Records in the cloud

The ISO/TR 22428-1:2020 'Information and documentation – Records management in the cloud: Issues and concerns' was published in September 2020.  It provides guidance on how to implement a basic management model regarding the security, legal and technical issues relating to records.

Many resources describe the main elements of information security (e.g.

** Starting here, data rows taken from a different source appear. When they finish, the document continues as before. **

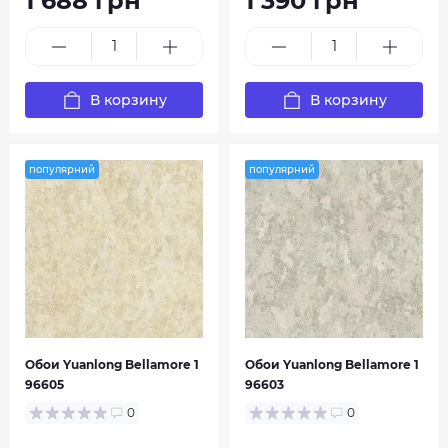
1 688 грн
1 390 грн
В корзину
В корзину
популярний
популярний
Обои Yuanlong Bellamore 1
Обои Yuanlong Bellamore 1
96605
96603
0
0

ISO/IEC 27001), covering hardware, software, etc, plus some emerging schemas for the Service Level Agreements between clients and providers (e.g. from the Cloud Security Alliance), but there is little about digital assets stored in the cloud.

Regulatory and legal issues are also key aspects of this model being developed by ISO/TC 46/SC 11, taking into account that it should provide understanding on good practice for most countries where different legislation and normative regulations will determine how to implement the model.

The Technical Report describes:

  • Records  processes in the cloud (based on ISO15489, ISO30301, ISO17068, etc)
  • Reference architectures for digital records management
  • How to assess the main cloud service risk factors (from the stakeholder and provider points of view).

Work on this document includes use cases, helping to explain the main issues in a non-technical environment  including:

  • Security regarding digital records 
  • Regulatory, legal, and normative requirements 
  • Risk assessment in any Cloud-based context for records
  • Data backup and preservation failures to be taken into account.

The goal is to provide a practical and easy-to-understand tool for either the technical and business cloud environment, introducing use cases and examples of main schemas used worldwide.